ECGC offers credit risk insurance covers to exporters and banks. The corporation provides a range of insurance covers to Indian exporters against commercial risks of non-payment by the overseas importers as well as the country risks caused due to political developments. A V Muralidharan, chairman and managing director, ECGC, spoke to HT on a range of issues. Excerpts:
What is ECGC’s role in safeguarding payment of exporters in international trade?
ECGC is a credit insurance organisation working under the administrative control of the commerce ministry. The corporation issues credit insurance covers to exporters to protect them against the payment risks that may arise due to non-payments risks of overseas buyers and importing countries. The corporation also issues credit insurance covers to banks for their working capital finance for exporters protecting the banks against their lending risks.
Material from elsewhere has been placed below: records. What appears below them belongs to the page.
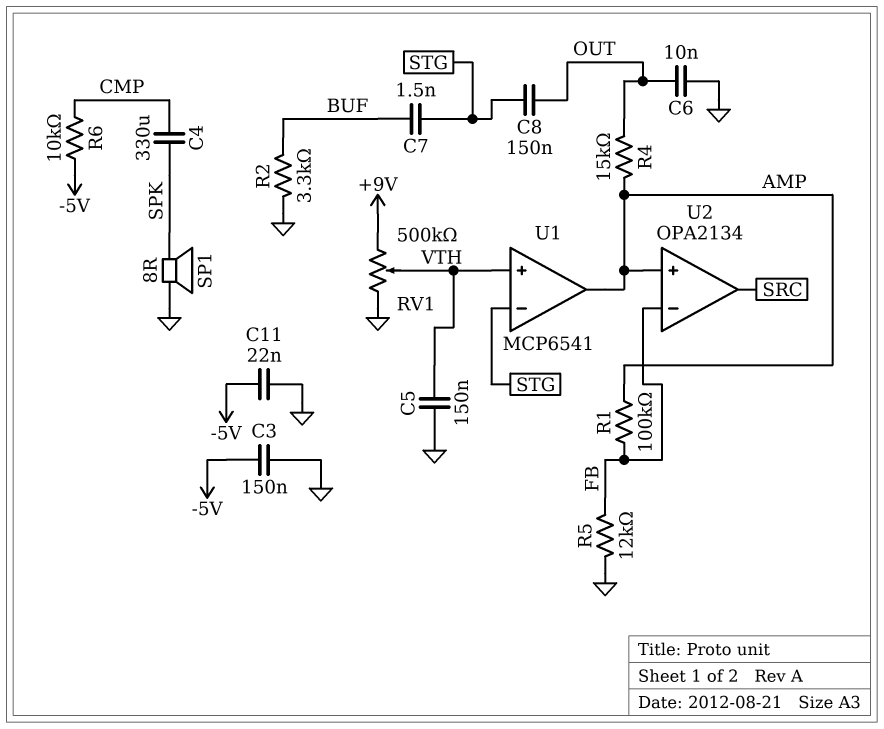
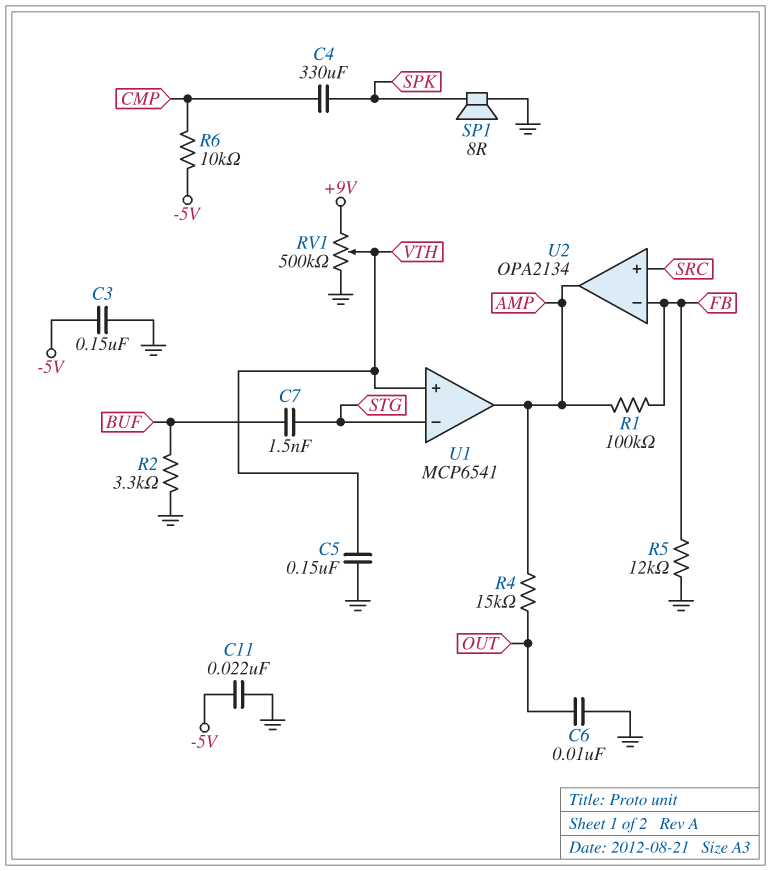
C8: 150nF (OUT, STG) -> none
U2 pin in+: AMP -> SRC
U2 pin out: SRC -> AMP

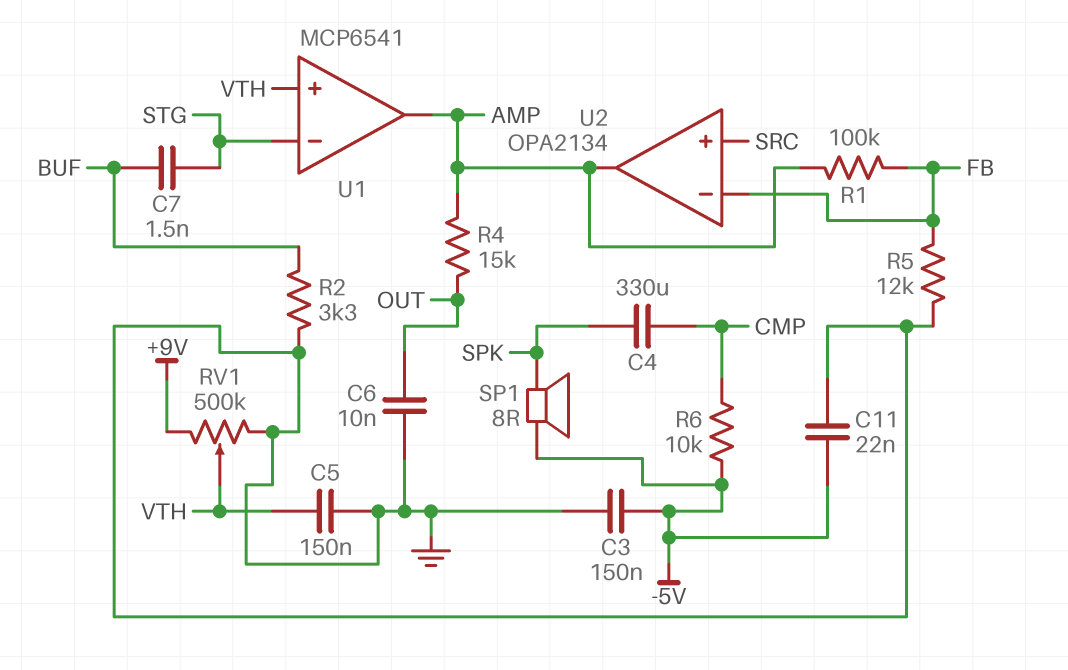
SP1: speaker 8R (GND, SPK) -> speaker 8R (-5V, SPK)

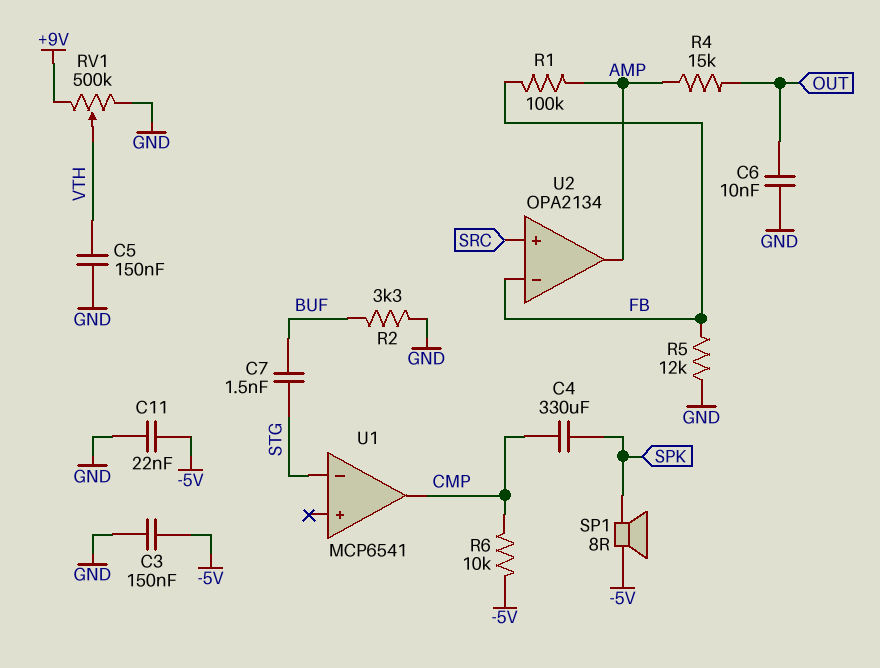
U1 pin in+: VTH -> none
U1 pin out: AMP -> CMP

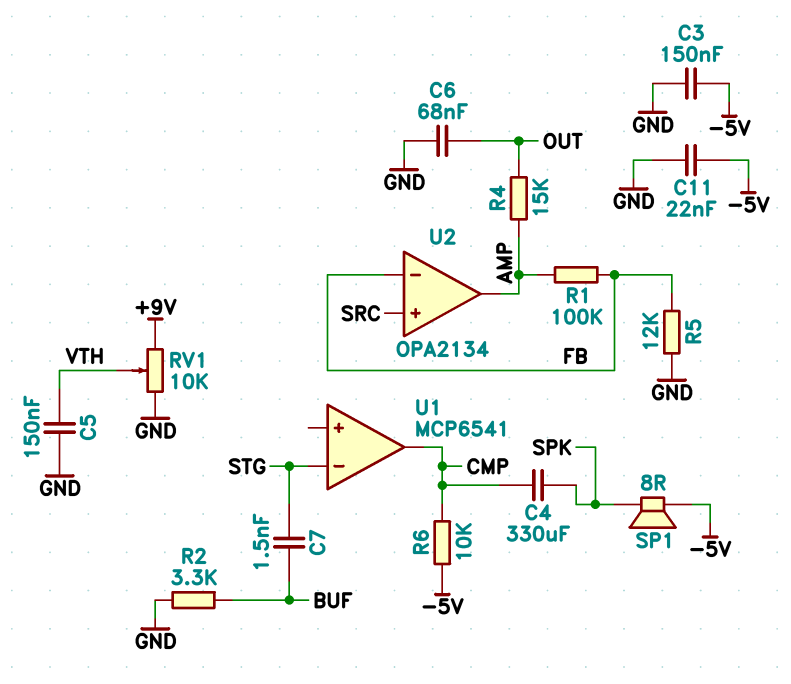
C6: 10nF (GND, OUT) -> 68nF (GND, OUT)
RV1: 500k (+9V, GND, wiper VTH) -> 10k (+9V, GND, wiper VTH)

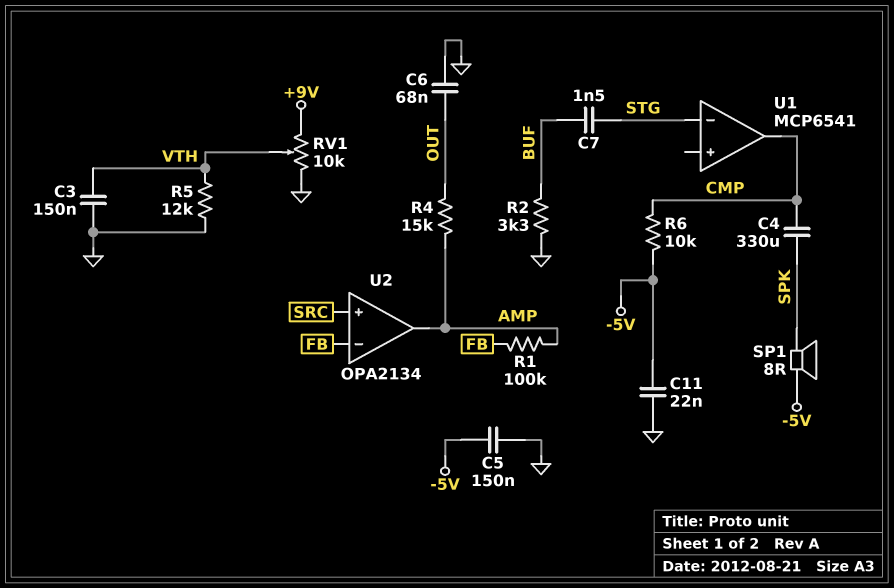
C3: 150nF (-5V, GND) -> 150nF (GND, VTH)
C5: 150nF (GND, VTH) -> 150nF (-5V, GND)
R5: 12k (FB, GND) -> 12k (GND, VTH)

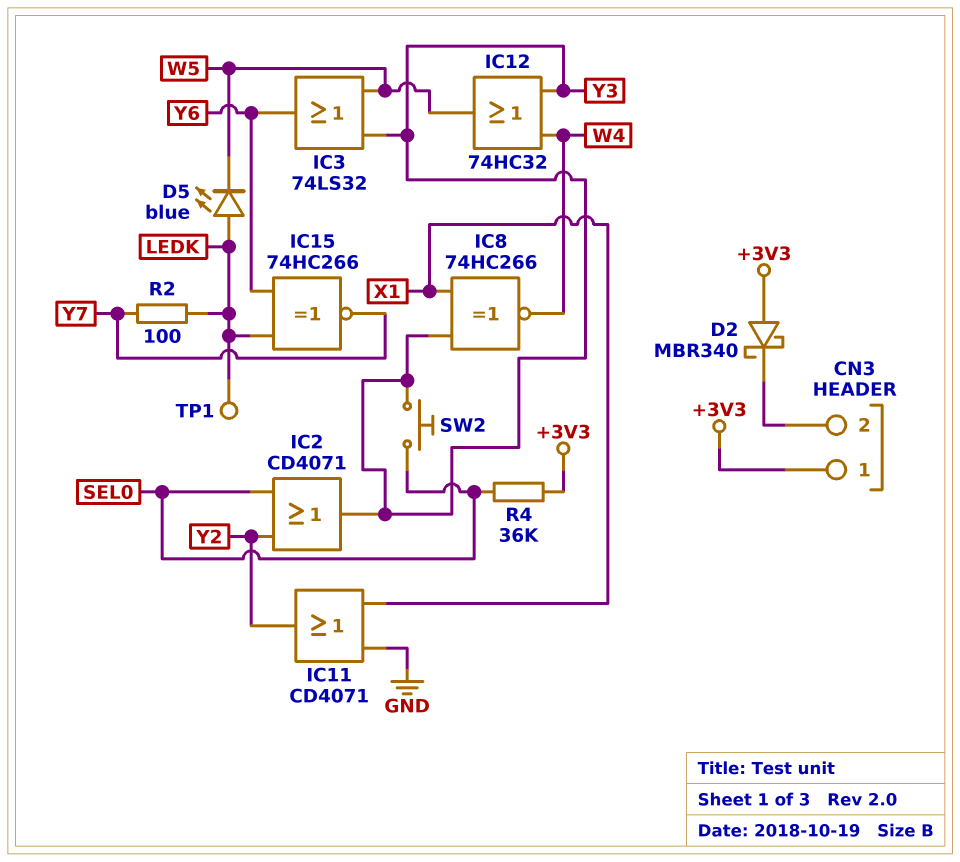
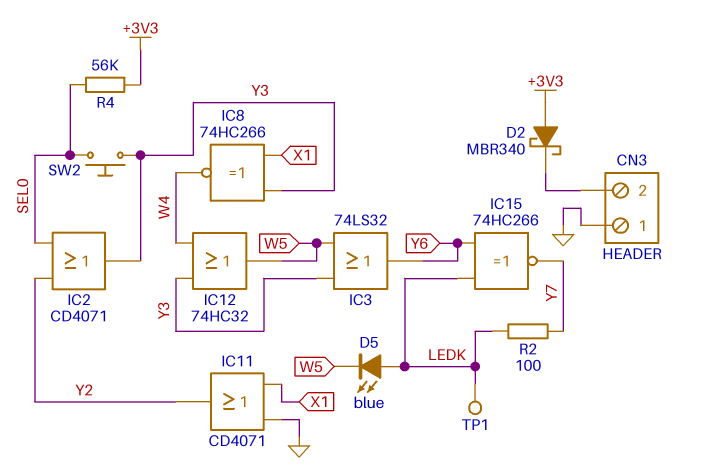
CN3 pin 1: +3V3 -> GND
R4: 36k (+3V3, SEL0) -> 56k (+3V3, SEL0)

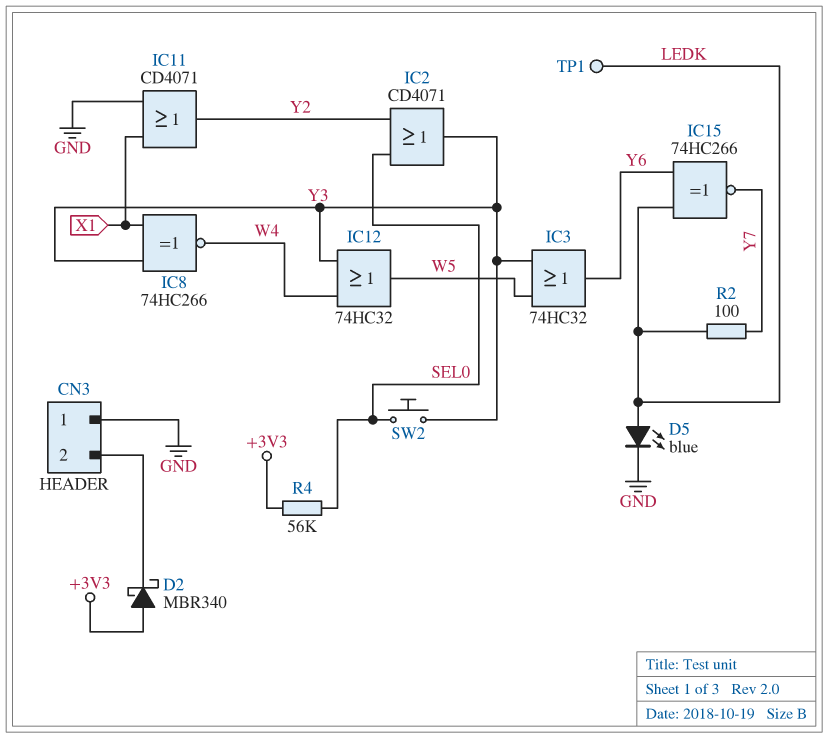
D5: LED blue (A LEDK, K W5) -> LED blue (A LEDK, K GND)
IC3: OR 74LS32 (in W5, in Y3, out Y6) -> OR 74HC32 (in W5, in Y3, out Y6)

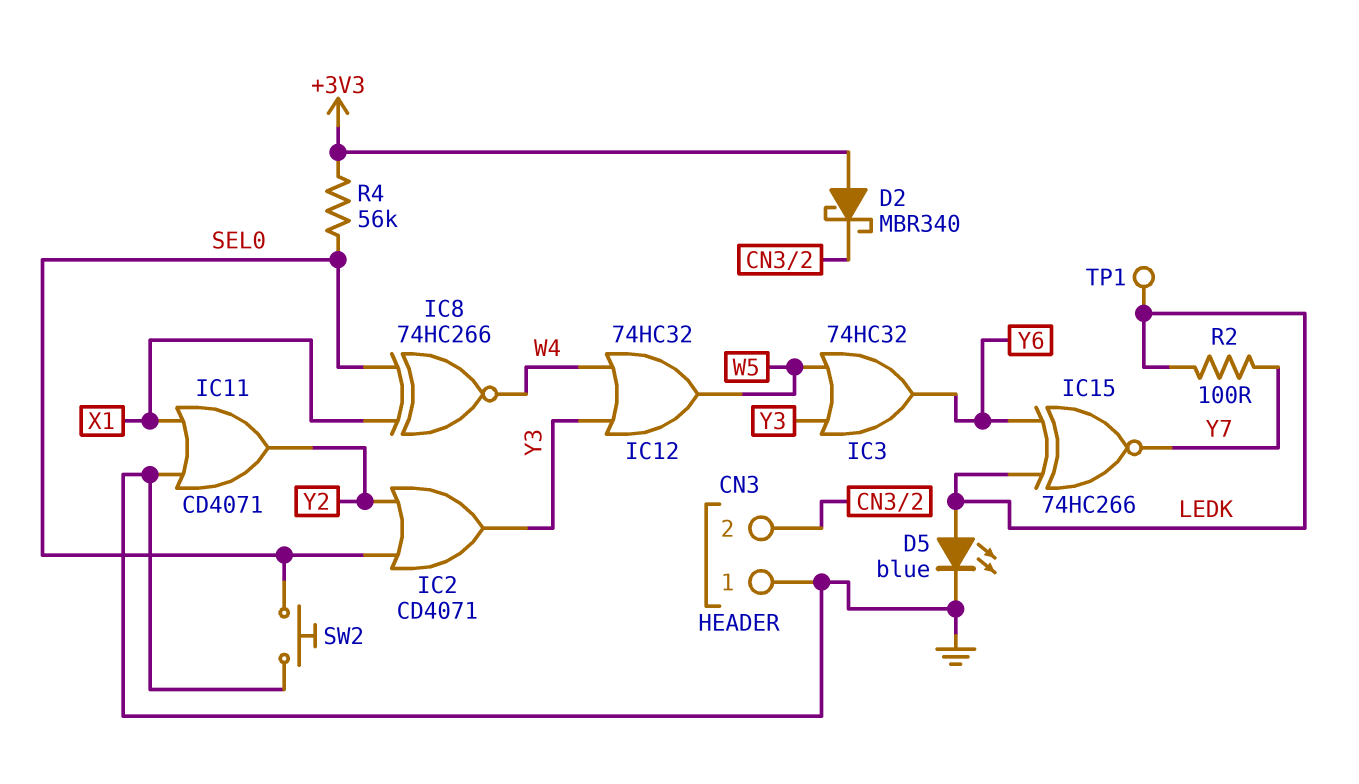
IC8: XNOR 74HC266 (in X1, in Y3, out W4) -> XNOR 74HC266 (in SEL0, in X1, out W4)
SW2: button (SEL0, Y3) -> button (GND, SEL0)

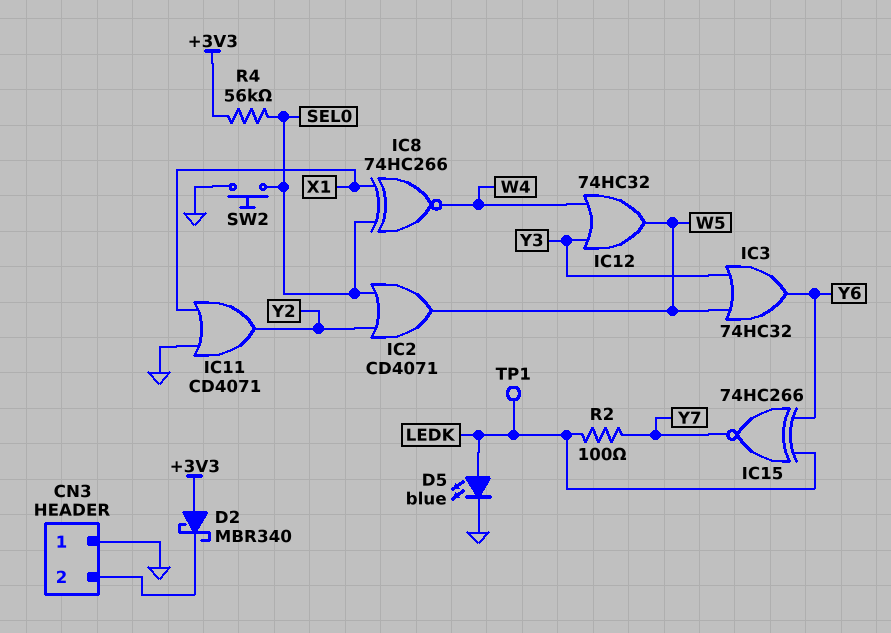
IC2: OR CD4071 (in SEL0, in Y2, out Y3) -> OR CD4071 (in SEL0, in Y2, out W5)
What’s the fee structure and premium percentage of the insured value?
Exporters can choose to cover a single consignment, a single buyer or a series of shipments and more than one buyer. Premium rates are determined on two broad parameters — country to which the shipments are made and the payment terms. Rates are separate for transaction based covers, turnover covers and exposure based covers
How does ECGC assist small and medium enterprises in their exports?
There are exclusive covers available for the micro, small and medium exporters. The Small Exporters Policy is designed to help exporters with annual exports not exceeding Rs. 50 lakh to provide higher coverage of 95 per cent for buyer risks and 100 per cent for country risks.
What are the terms and conditions applicable for the insurance holder?
The normal tenets of insurance are applicable to the credit insurance as well such as utmost good faith and the existence of a genuine export transaction. An exporter can seek insurance for a single shipment, a series of shipments to a single buyer and all shipments to all buyers.